Werner Herzog, Il crepuscolo del mondo, Feltrinelli 2021
Poche volte Werner Herzog (per gli amici Sua Santità) ha scelto di raccontare una storia con le parole piuttosto che con le immagini. È successo nel 1978 con Sentieri nel ghiaccio (Guanda, 2008) per ripercorrere il viaggio intrapreso a piedi da Monaco a Parigi per incontrare l’amica malata Lotte Eisner; è successo di nuovo a inizio anni Duemila con La conquista dell’inutile (Mondadori, 2018) dedicato a un’altra impresa gargantuesca che porta il nome di Fitzcarraldo. La forma è sempre quella del diario, perché Herzog difficilmente staziona in un luogo o, meno che mai, davanti a una scrivania e quindi l’unico mezzo letterario che ha per estrarre idee dal caos è per necessità quello più comodo e leggero. Il crepuscolo del mondo non fa eccezione, nella forma, suddividendo il testo in capitoletti a volta brevissimi e giocando con le date e i luoghi per costruire le coordinate di lettura, ma nel contenuto compie un passo in avanti importantissimo: esclude il regista dal racconto. Il suo ruolo è quello dello scrittore, non più del protagonista, i fatti narrati non appartengono a lui ma a un altro protagonista che, nello specifico, porta il nome del tenente Hiroo Onoda, colui che rifiutò la resa del Giappone nel 1945 e continuò da solo la (sua) guerra nella giungla filippina fino al 1974.
Onoda è il più grande romantico della storia delle guerre, oppure il miglior soldato mai esistito: tiene la posizione seguendo alla lettera gli ultimi ordini impartiti prima della resa e, assieme a pochissimi commilitoni, si nasconde nelle foreste filippine fino a diventare una presenza a metà tra il sacro e il demoniaco, capace di brevi scorribande nei villaggi per saccheggiare l’indispensabile e di incredibili tattiche di mimetizzazione per sfuggire a chiunque lo cerchi. Fin qui la storia del singolo, di cui Herzog si innamora arrivando additittura a rifiutare, in modo comico e maldestro, l’invito dell’imperatore del giappone pur di poter incontrare nel 1997 “l’ultimo giapponese della giungla”.

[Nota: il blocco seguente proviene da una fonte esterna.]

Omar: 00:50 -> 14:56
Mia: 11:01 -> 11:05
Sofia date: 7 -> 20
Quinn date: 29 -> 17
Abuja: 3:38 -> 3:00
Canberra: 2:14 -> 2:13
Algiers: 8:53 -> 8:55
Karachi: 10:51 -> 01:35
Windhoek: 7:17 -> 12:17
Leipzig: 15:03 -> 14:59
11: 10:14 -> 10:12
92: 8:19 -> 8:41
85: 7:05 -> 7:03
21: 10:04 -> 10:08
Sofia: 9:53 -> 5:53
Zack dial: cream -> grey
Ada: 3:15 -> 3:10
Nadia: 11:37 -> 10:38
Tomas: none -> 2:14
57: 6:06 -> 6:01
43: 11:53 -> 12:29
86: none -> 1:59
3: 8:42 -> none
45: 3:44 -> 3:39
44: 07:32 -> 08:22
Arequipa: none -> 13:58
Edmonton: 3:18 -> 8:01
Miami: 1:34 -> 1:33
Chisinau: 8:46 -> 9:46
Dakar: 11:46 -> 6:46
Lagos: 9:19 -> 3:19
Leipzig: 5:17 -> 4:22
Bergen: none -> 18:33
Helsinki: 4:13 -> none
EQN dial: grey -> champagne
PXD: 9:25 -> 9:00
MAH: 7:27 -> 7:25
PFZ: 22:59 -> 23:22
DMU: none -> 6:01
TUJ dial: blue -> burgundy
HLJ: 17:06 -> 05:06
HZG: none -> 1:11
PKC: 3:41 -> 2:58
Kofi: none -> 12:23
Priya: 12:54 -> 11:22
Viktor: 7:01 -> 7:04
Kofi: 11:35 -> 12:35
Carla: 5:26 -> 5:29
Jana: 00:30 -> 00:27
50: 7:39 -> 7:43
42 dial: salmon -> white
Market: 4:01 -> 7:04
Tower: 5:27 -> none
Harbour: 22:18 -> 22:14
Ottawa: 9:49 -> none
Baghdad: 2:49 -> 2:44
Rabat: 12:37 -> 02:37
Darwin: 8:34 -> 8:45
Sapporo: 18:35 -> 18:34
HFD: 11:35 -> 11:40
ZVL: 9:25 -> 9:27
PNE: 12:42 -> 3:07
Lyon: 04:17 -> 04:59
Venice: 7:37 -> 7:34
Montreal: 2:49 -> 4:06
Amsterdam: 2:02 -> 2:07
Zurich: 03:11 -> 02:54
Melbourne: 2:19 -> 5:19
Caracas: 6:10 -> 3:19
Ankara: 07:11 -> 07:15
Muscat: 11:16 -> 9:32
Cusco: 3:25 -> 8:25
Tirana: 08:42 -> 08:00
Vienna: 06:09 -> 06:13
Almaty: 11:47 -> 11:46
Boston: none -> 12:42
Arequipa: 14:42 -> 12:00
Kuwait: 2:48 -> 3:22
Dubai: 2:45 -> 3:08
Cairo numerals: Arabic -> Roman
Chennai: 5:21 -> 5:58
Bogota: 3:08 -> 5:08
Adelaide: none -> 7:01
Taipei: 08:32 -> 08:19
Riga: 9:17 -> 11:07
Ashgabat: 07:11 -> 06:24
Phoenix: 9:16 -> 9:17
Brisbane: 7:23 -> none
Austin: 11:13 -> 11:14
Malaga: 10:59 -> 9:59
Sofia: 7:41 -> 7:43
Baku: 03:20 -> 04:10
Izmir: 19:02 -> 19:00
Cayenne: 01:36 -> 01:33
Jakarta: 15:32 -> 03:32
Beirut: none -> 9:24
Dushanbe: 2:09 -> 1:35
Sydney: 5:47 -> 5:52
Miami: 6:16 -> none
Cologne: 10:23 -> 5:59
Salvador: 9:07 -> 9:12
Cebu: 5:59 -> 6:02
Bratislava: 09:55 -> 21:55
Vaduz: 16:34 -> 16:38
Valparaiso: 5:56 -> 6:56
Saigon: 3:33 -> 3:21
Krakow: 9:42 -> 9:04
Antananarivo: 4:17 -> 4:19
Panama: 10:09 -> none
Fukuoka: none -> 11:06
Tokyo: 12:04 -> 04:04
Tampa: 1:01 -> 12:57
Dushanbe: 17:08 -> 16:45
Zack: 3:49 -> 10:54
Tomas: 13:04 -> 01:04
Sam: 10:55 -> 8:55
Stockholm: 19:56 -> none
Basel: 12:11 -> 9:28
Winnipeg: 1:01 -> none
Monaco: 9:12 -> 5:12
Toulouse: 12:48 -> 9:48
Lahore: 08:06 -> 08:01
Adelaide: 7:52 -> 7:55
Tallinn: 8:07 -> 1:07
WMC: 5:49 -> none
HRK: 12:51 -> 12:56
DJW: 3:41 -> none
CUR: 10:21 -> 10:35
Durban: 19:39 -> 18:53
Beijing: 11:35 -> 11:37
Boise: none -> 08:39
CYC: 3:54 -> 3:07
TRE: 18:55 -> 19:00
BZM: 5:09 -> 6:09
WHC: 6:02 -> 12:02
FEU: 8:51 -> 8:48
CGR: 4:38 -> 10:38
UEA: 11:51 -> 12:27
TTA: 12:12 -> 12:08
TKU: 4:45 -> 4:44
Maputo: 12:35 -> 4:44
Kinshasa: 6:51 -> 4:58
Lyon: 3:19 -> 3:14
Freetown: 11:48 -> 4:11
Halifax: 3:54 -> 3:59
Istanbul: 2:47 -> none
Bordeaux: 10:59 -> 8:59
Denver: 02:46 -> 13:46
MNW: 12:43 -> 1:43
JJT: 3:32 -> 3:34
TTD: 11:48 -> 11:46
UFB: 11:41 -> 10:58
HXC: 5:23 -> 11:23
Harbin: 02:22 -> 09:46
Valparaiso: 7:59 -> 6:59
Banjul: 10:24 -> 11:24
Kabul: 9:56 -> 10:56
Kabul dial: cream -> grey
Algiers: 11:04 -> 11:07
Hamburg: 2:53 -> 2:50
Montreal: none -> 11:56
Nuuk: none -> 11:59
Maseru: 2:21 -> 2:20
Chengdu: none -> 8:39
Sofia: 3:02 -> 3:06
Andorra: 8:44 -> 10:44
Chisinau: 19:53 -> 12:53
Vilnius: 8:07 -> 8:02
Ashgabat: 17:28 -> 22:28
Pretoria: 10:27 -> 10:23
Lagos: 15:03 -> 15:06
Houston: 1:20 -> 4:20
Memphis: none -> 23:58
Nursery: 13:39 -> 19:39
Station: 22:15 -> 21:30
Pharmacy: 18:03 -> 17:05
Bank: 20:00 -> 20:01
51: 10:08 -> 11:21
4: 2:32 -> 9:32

Ciò che la sua vicenda però racconta, ai di dà dei fatti, ha i tratti di qualcosa di tremendamente attuale. Nella sua cieca adesione alla patria e alle istruzioni consegnategli, Onoda annulla se stesso e la realtà a favore dell’ideale, arrivando a considerare ogni segno del cambiamento come un tranello, messo a punto dal nemico (quale? gli USA?), per stanarlo: del giornale Notizie dal Giappone ,ritrovato in un accampamento sul Monte Cinquecento nel 1971, Onoda rifiuta di credere a una sola parola semplicemente perché le pagine sono piene di pubblicità di elettrodomestici “Nessuno comprerà mai tutta quella merce, è assolutamente impensabile. Tutte le notizie vere sono state censurate e sostituite dalla pubblicità” (pag. 86).
La sua verità contro la verità, la sua storia contro la Storia, un’enorme distorsione del reale che nasce al di fuori di lui, trovando però terreno fertile in uno spirito votato all’obbedienza: “Non potrà togliersi la vita – gli dice il maggiore prima di consegnarli la difesa dell’isola di Lubang – se verrà catturato, darà al nemico informazioni fuorvianti”. Ieri, oggi, domani.